La prima figura che emergerebbe al sol pensiero di una maternità, a prescindere dallo stato sociale di una madre, è con diverse probabilità, quella di una donna che lascerebbe volentieri poco spazio alla propria apparenza estetica, con il decisivo intento di lesinarla per il pargolo che stringe al seno. Magari apparirebbe trascurata, con abiti convenzionali ma in possesso di una sentimentale carica energica che deve e che vuole trasmettere al figlio in fasce. Una madonna, che irrora l'aura vergine che circonda il bambino con la sola forza dell'amore materno, sensibilmente più forte di qualunque scarica elettrica.

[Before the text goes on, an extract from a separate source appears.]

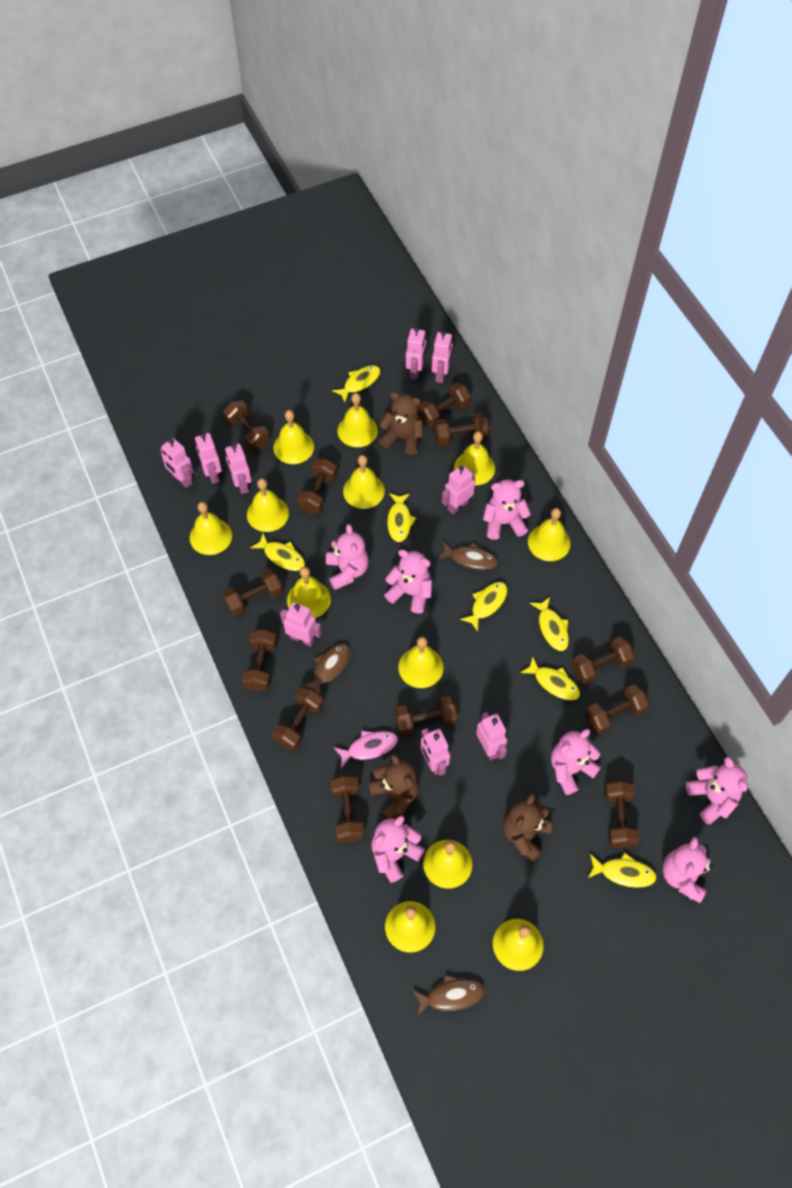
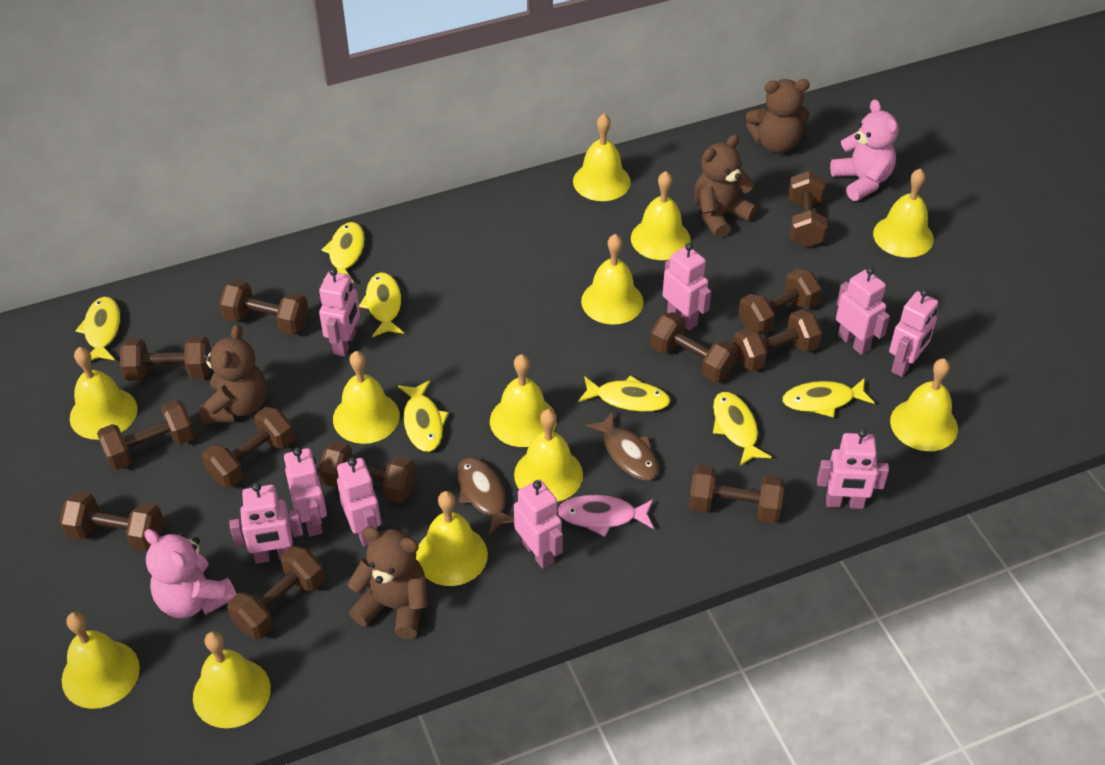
brown fish: 3 -> 2
brown teddy bear: 3 -> 4
pink teddy bear: 7 -> 2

Il complesso della maternità, o per lo meno di una sequenza che ne garantisce la tenerezza, assume, attraverso la visione "ingioiellata" di Tamara De Lempicka, una dolcezza insospettabile, forse inconcepibile, o che attribuiresti con frettolosa superficialità ad un elemento esterno. L'artista polacca, che faceva un largo uso del nero et/aut colori freddi, riusciva però a donare, ad ogni opera, una ricchezza materiale capace di distorcerne l'anima, cogliendo di sorpresa l'immagine comune nella mente dello spettatore, stravolgendone lo stato emozionale.

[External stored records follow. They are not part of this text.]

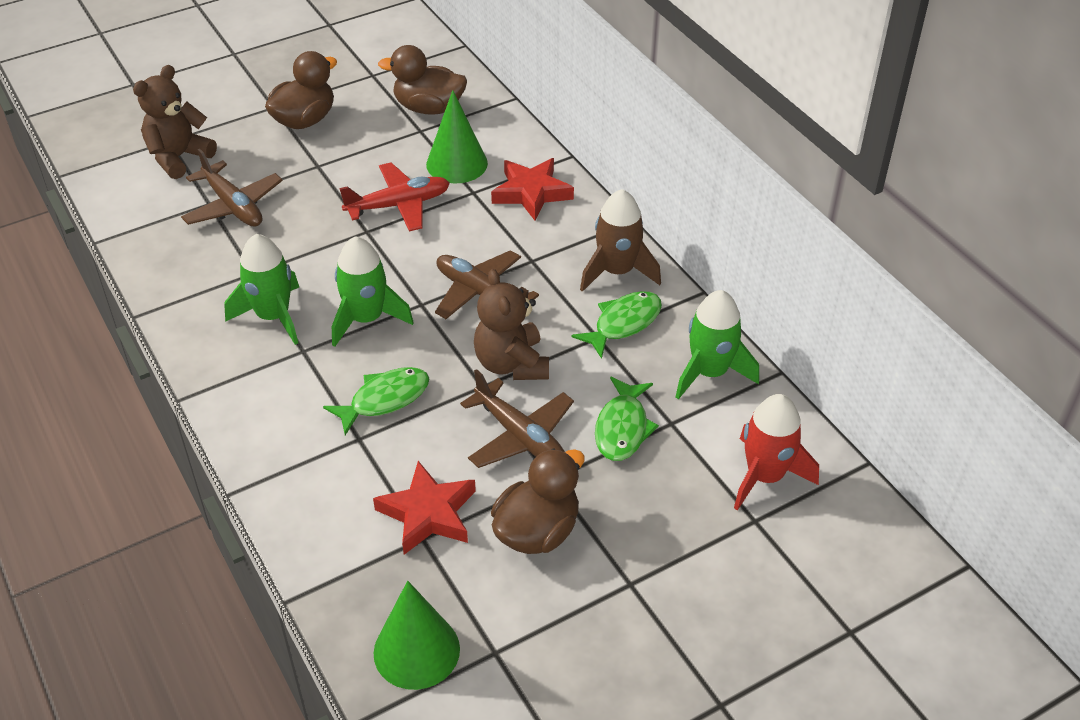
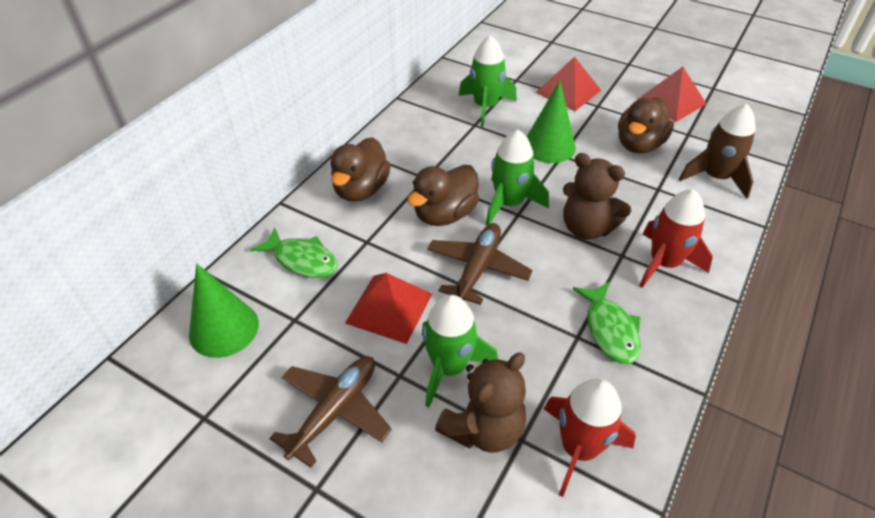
brown plane: 3 -> 2
green fish: 3 -> 2
red plane: 1 -> 0
red pyramid: 0 -> 3
red rocket: 1 -> 2
red star: 2 -> 0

La madonna di De Lempicka ha i capelli ben curati, magari lucidati da un apposito unguento di cui si percepisce il profumo. Una perla notevole abbellisce il caschetto all'estremità, dove sul lato opposto, domina un ciuffo che sembra scampato alle spire di un pettine o alle setole stoppose di una spazzola d'osso. Il viso è perfetto, come se fosse coperto da un fondotinta che non escluderei e le labbra sono rese più capaci dal colore artificiale di un rossetto acceso. L'arte della De Lempicka stava nel "pastellare" i colori durante la distesa su tela. Ogni immagine sembra coperta da un sottile strato di cera, lucido, in alcuni casi plastico. Una cera plasmabile, soffice, invitante al punto di volerla stritolare con le mani per poi modellarla su ogni immagine. Efficace il contrasto dello sfondo sulla camicia da notte che si adagia sulle spalle seminude della donna. L'impressione è che il panno sia appena appoggiato in quanto rigoglioso, ricco di drappi morbidi e poco spessi dove si percepirebbe anche una sottile componente erotica, spazzata però dalla presenza del bimbo intento a sorbire il latte materno, e avvolto in una coperta ben ricamata, ben lavorata, che lascia intendere ad una buona manifattura ed un tessuto di pregio.

Mi risulta difficile la lettura dello sguardo. Visto in fretta sembrerebbe triste ma non voglio pensarlo. In caso contrario l'opera si avvolgerebbe di un contesto cupo che faccio fatica ad immaginare. Aguzzando la vista, dall'occhio destro, dal lato dello spettatore, trapela una punta di dolcezza, meno evidente in quello sinistro. Sensazione che si cancellerebbe considerando il particolare delle mani. Due ali d'angelo delicatamente adagiate a proteggere il piccolo. Sembra che ci sia un invisibile cuscino d'aria a separare la mano destra dal seno. Sembra non ci sia nulla a comprimerlo per una maggiore fuoriuscita di nettare. L'altra mano è appena sfiorata dalla coperta del bimbo e con la stessa delicatezza si appoggia al corpicino per sostenerlo. Delicatezza evidenziata dalla totale assenza di pieghe sulla coperta od ombre accentuate per definire la profondità della pressione delle dita, dalle unghie accuratamente smaltate, sul panno. Due piume.

Piccolo amore, piccola madonna dallo sguardo spento.